Proprioception can exist because your muscles have little tiny cells inside them that sense changes in length as you move around. This is why you get that pain when you stretch your muscles – it’s those proprioceptors sending a signal to the brain that you might be stretching too far and putting yourself in danger of a torn muscle.
So, back to fascia…you know how muscle-bound, iron-pumping, mirror gazing men are sometimes called meat heads? Well, there might be something to that. In the race for intelligence, fascia has muscle beat, hands down. Fascia has ten times the sensory perception that muscle does. Ten times! Talk about a braniac!
That means that fascia can sense different kinds of movement, not just stretching. It feels twisting, shearing, vibration and other types of movement. Additionally, it’s fascia that gives muscle its shape. Without fascia, muscle would be one big lump of undifferentiated tissue.

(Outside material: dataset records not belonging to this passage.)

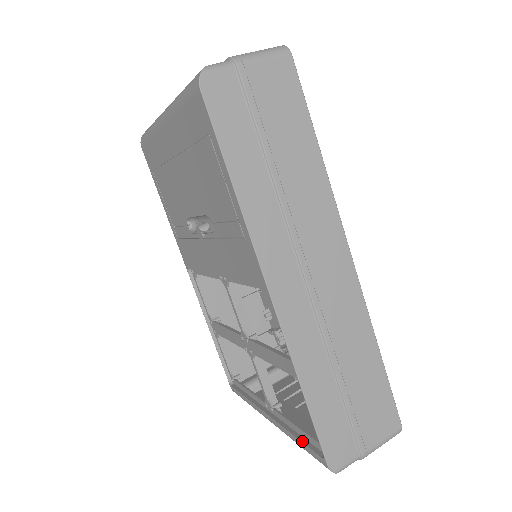
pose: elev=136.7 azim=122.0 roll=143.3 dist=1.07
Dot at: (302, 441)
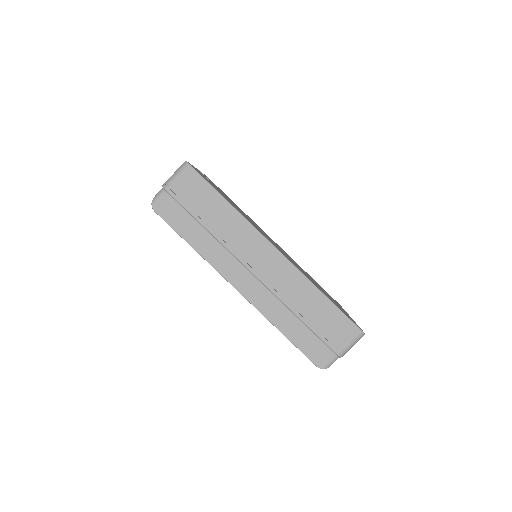
Dot at: occluded
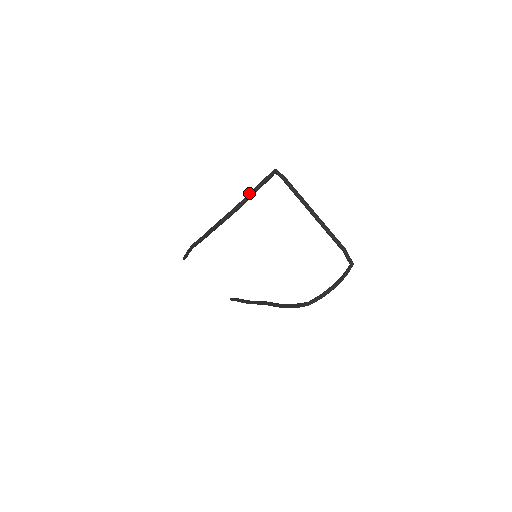
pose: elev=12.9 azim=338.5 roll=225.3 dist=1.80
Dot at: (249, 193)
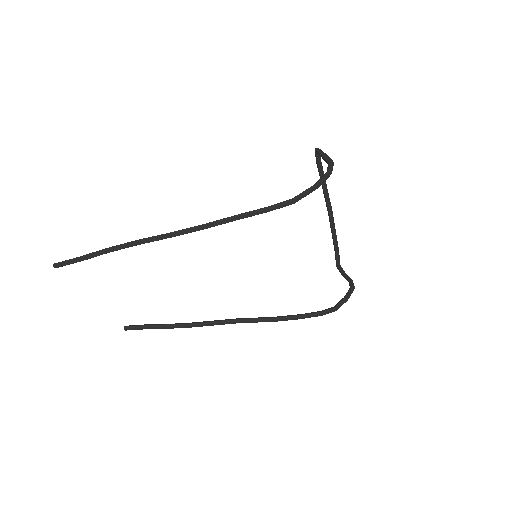
Dot at: (329, 170)
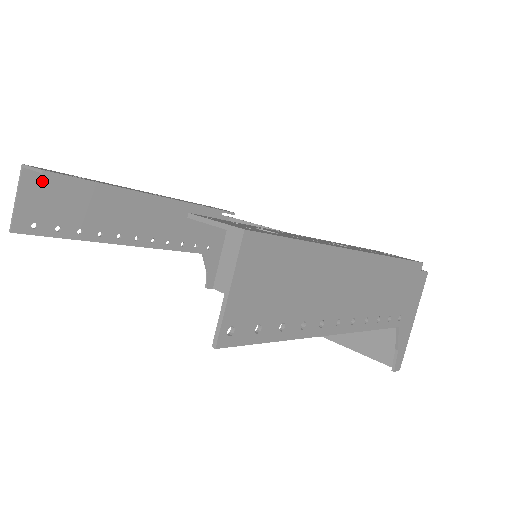
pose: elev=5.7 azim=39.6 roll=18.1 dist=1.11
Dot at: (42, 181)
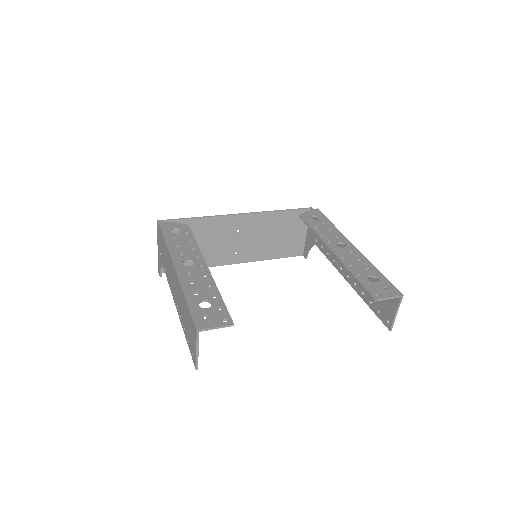
Dot at: occluded
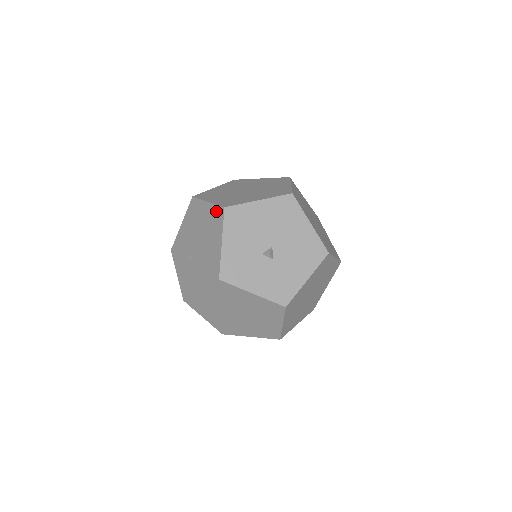
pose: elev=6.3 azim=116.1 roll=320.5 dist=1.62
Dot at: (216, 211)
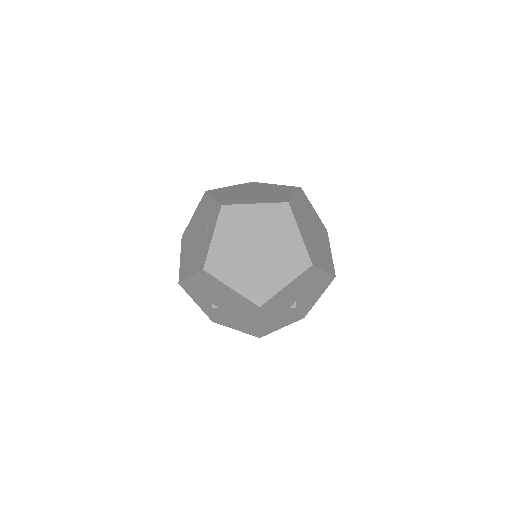
Dot at: (247, 303)
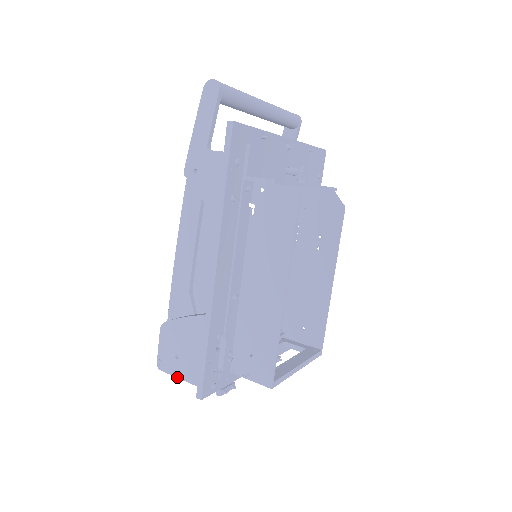
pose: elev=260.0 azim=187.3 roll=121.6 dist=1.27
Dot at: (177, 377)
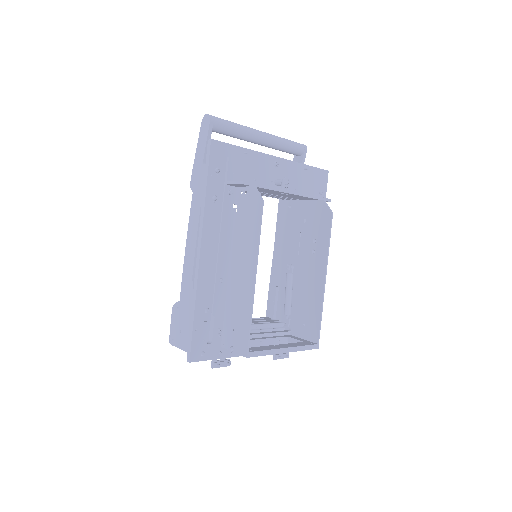
Dot at: occluded
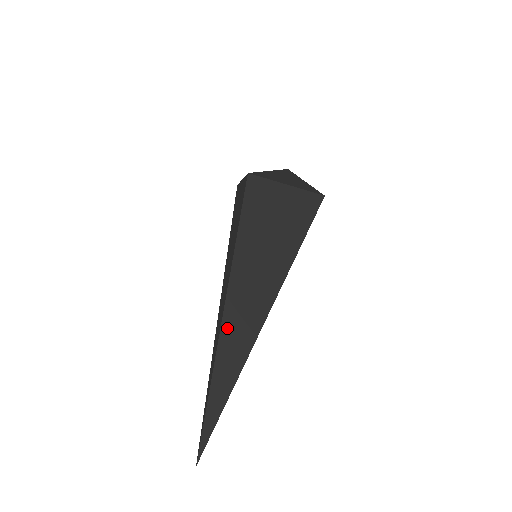
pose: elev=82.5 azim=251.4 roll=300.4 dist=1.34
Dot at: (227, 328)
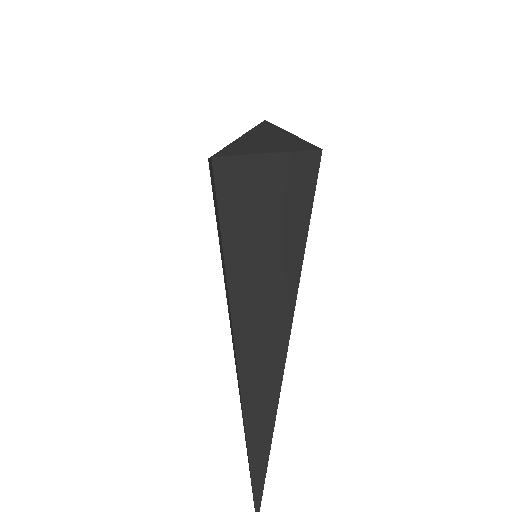
Dot at: (245, 366)
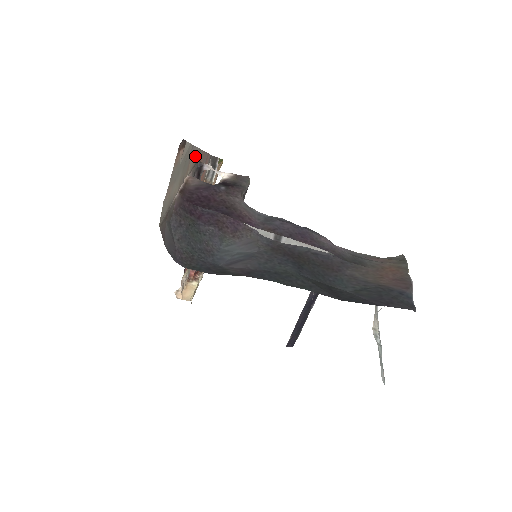
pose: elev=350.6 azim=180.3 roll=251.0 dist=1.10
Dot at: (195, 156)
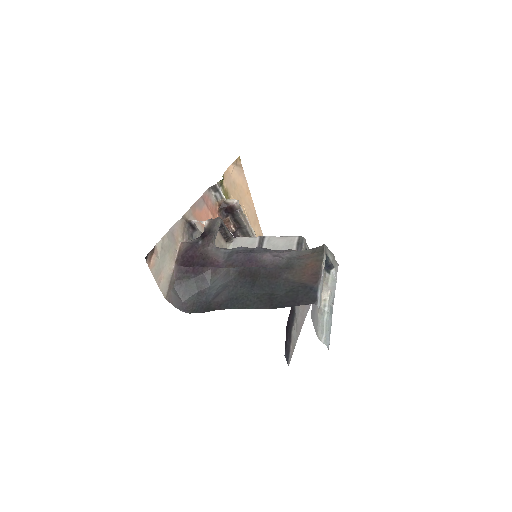
Dot at: (179, 226)
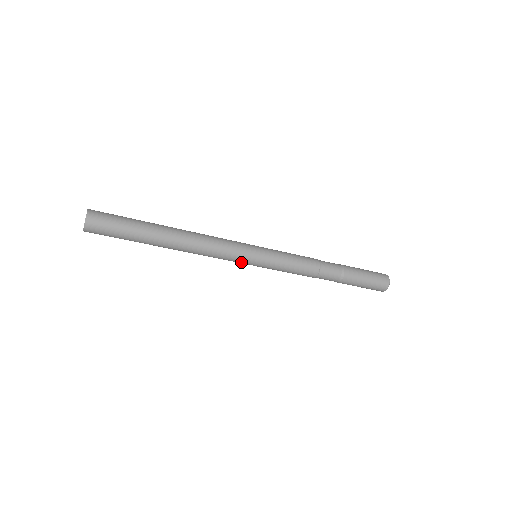
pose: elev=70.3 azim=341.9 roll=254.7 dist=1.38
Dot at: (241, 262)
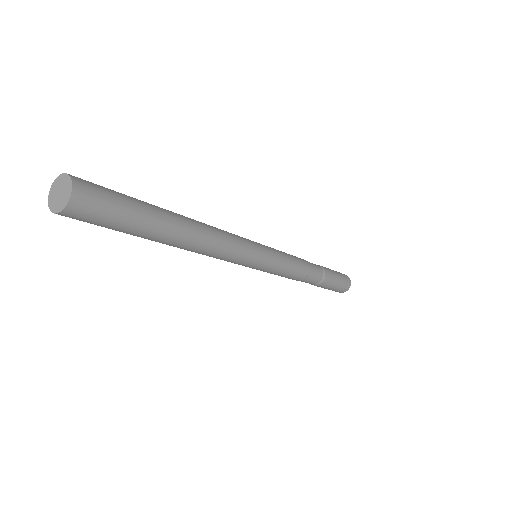
Dot at: (243, 265)
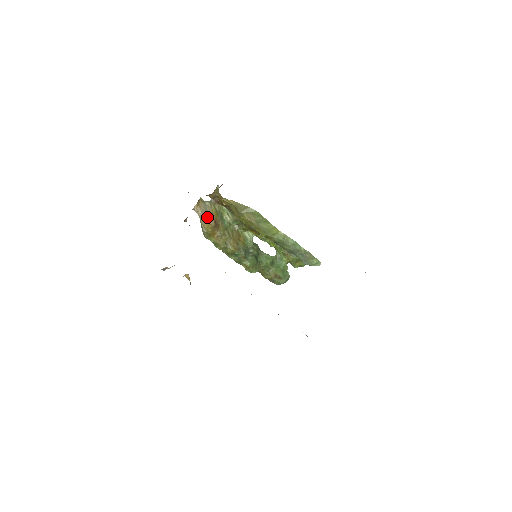
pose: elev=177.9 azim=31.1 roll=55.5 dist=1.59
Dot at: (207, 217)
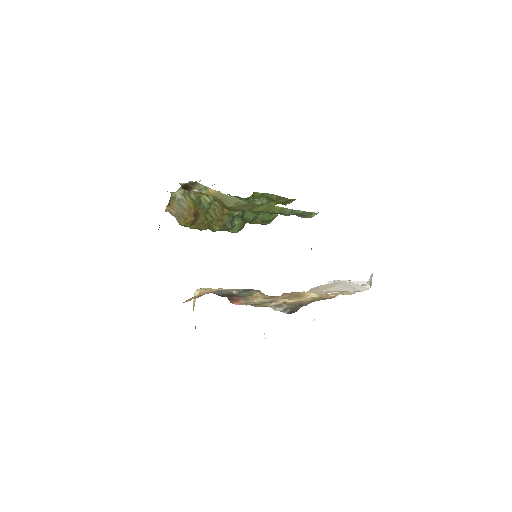
Dot at: (184, 215)
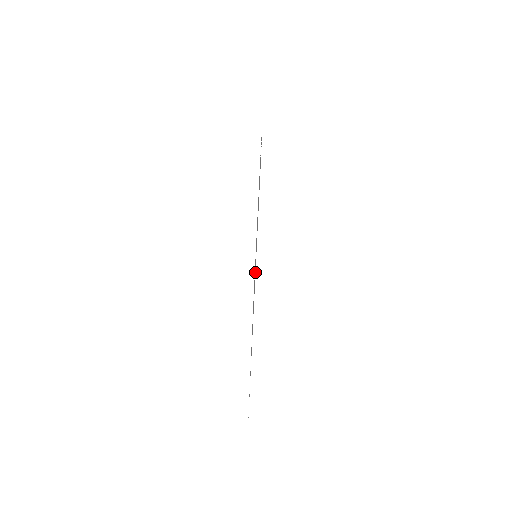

Fascia divides out the muscle groups, giving you additional function and flexibility. And where we used to think muscle did all the heavy lifting, research is showing us that fascia’s pretty good at that, too. Fascia has what’s called “contractile ability,” meaning that it can shorten, just like muscles.
Fascia makes up the tendons that attach muscle to bone. We used to think these were just static ropes and that a muscle would contract, pulling the bones closer together to produce locomotion (ummm, that means movement). Now we know that the muscle holds isometrically while the fascia contracts. In fact, fascial spring (a type of contraction produced during plyometric movement such as jumping and bouncing) is responsible for the bounciness of some animals, like kangaroos. If they had to depend on muscle density alone, they wouldn’t be able to jump nearly as far.
So, all of this is very well and good, but why is fascia the next “big thing” in fitness? Well, for good reason. Fascial stretching gives much more lasting results in terms of increasing flexibility. Athletes who train their fascia can produce greater power with less muscular force, giving them unparalleled endurance. And, since fascia essentially gives our bodies their shape, working with the fascial network can repattern posture, making it the go-to tissue for long-term pain relief.